■ Try it: The lines below, from the one containing "thumb ip: (201, 156)" through the one containing "index tip: (452, 311)", should be set down exactly, with no pictures and nothing else.

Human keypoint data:

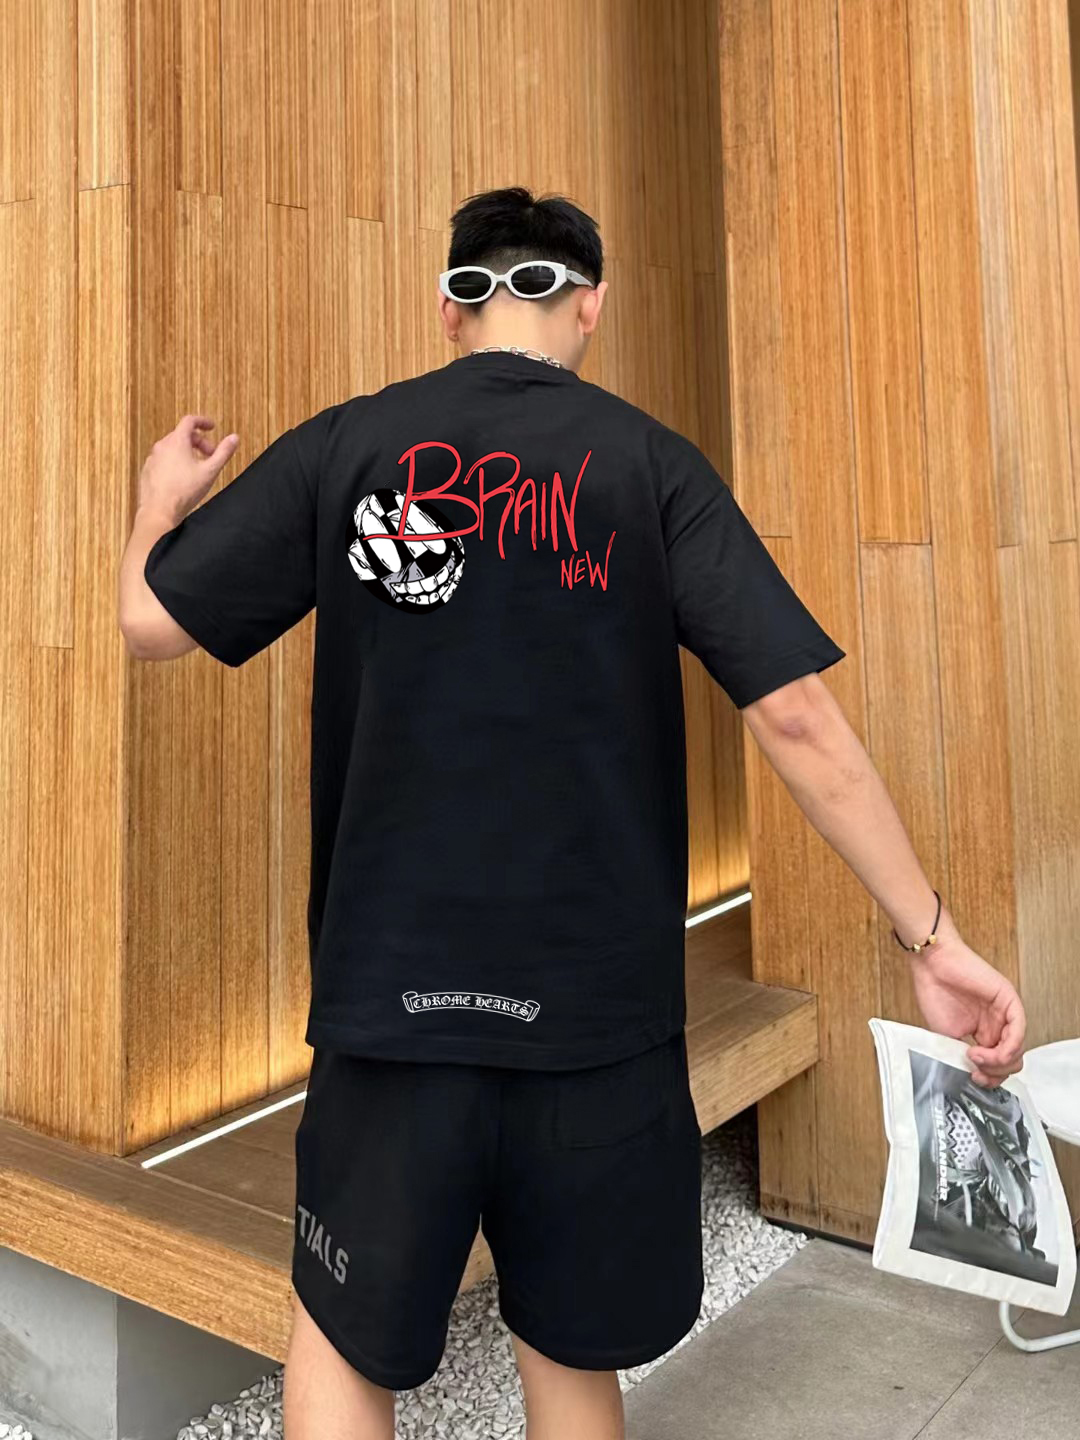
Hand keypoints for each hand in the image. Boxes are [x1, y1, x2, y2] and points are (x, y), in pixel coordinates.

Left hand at [137, 414, 238, 526]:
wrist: (160, 510)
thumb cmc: (183, 491)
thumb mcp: (210, 471)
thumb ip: (223, 452)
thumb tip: (234, 438)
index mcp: (177, 441)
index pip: (190, 421)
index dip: (203, 422)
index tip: (211, 427)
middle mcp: (162, 446)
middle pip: (182, 435)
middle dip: (199, 442)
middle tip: (210, 455)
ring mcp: (153, 458)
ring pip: (172, 447)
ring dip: (186, 452)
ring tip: (196, 468)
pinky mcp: (148, 470)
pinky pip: (163, 459)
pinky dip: (174, 462)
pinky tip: (182, 477)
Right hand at [908, 930, 1025, 1085]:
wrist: (931, 965)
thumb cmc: (934, 992)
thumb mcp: (947, 1035)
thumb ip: (963, 1054)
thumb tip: (972, 1074)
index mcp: (984, 1032)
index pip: (999, 1063)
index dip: (990, 1076)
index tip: (974, 1078)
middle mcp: (997, 1023)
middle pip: (1012, 1060)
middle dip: (996, 1073)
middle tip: (977, 1073)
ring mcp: (1004, 1012)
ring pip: (1017, 1048)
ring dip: (998, 1062)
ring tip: (976, 1058)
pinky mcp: (1009, 1000)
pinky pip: (1018, 1030)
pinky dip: (1007, 1047)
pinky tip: (988, 1051)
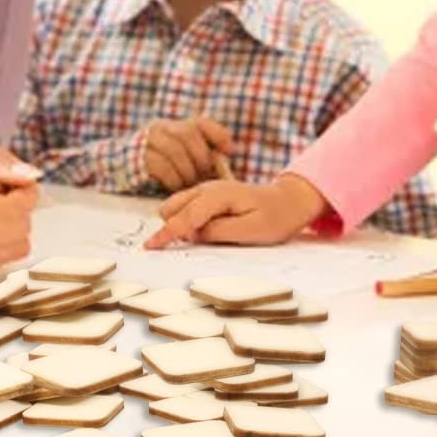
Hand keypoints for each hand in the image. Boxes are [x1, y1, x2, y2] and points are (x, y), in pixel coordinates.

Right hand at [142, 117, 234, 190]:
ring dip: (187, 171)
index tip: (229, 151)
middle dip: (201, 157)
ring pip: (174, 150)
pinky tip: (176, 187)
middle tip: (205, 175)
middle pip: (187, 133)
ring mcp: (149, 140)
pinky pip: (161, 166)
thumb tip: (224, 163)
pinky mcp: (139, 157)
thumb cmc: (164, 168)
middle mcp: (163, 127)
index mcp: (177, 125)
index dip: (218, 134)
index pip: (201, 122)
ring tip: (190, 183)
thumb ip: (201, 156)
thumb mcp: (184, 158)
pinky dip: (173, 179)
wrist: (127, 169)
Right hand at [146, 173, 326, 248]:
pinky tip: (195, 232)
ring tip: (189, 241)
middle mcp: (209, 188)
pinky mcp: (208, 196)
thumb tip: (193, 235)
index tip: (149, 247)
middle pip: (173, 208)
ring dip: (175, 223)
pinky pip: (186, 206)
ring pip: (176, 205)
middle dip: (168, 227)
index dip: (166, 234)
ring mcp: (207, 189)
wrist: (287, 201)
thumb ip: (218, 232)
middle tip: (178, 248)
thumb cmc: (274, 218)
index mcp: (218, 196)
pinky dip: (182, 219)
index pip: (185, 217)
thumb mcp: (250, 231)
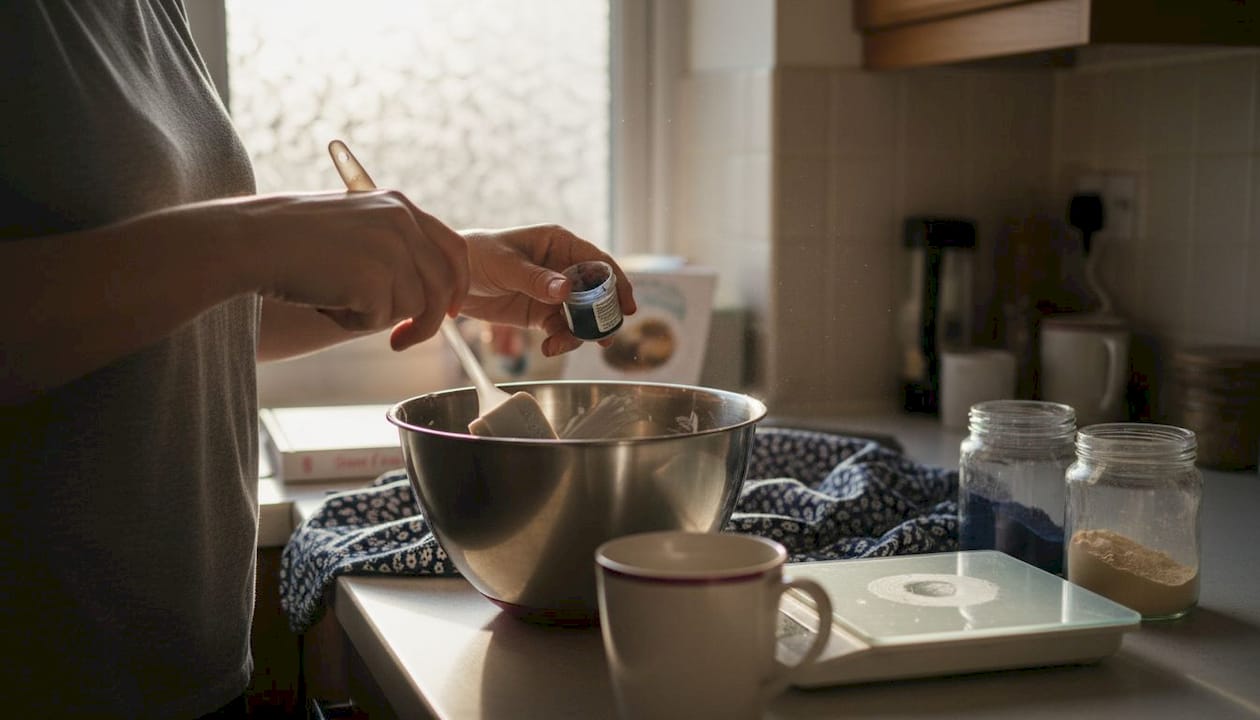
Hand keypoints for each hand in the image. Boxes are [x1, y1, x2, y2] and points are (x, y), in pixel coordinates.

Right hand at [240, 189, 469, 348]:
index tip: (452, 311)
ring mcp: (391, 250)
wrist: (250, 241)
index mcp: (399, 205)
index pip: (454, 249)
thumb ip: (391, 249)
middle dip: (429, 321)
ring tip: (334, 297)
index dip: (457, 284)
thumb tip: (425, 297)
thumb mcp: (353, 226)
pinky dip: (351, 322)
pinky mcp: (375, 279)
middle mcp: (402, 222)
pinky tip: (323, 301)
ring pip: (412, 307)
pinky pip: (379, 320)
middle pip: (443, 285)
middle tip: (402, 342)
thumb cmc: (290, 239)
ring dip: (374, 316)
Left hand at [459, 224, 636, 355]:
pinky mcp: (542, 314)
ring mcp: (554, 293)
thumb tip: (566, 289)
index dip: (616, 283)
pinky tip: (550, 348)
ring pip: (582, 315)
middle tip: (604, 336)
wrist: (450, 279)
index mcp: (559, 243)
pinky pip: (562, 330)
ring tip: (566, 344)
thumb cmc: (477, 255)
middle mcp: (562, 267)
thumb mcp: (505, 265)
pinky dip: (561, 341)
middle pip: (596, 292)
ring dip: (581, 333)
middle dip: (602, 315)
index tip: (626, 305)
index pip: (598, 262)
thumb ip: (535, 279)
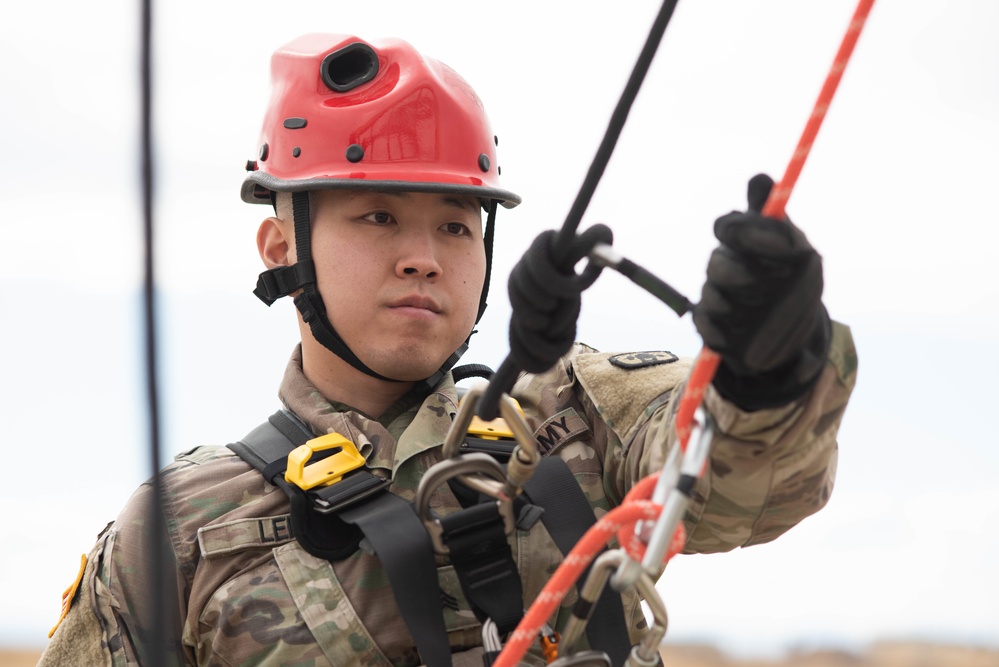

■ Answer for this exercise:
thumb ip: (201, 156)
thumb mcp: (184, 158)
pinky dip: (173, 179)
wrist: (127, 169)
Right hand at [146, 173, 326, 248]:
pinky tip: (195, 232)
ring tip: (189, 241)
middle mcp: (209, 188)
pinky mcp: (208, 196)
thumb tip: (193, 235)
index tip: (149, 247)
middle pip: (173, 208)
ring dip: (175, 223)
pinky pip: (186, 206)
ring pip: (176, 205)
middle dip: (168, 227)
index dip: (166, 234)
ring mcp: (207, 189)
wrist: (287, 201)
thumb ip: (218, 232)
middle tip: (178, 248)
thumb cmc: (274, 218)
index mcp: (218, 196)
pinky dip: (182, 219)
index pip: (185, 217)
thumb mcp: (250, 231)
Hand keypoints for each hand in the image. Boxes are [x1, y1, x2, y2] and points are (x, y), in pixel coordinates.

Right hand at [240, 189, 469, 348]:
index tip: (452, 311)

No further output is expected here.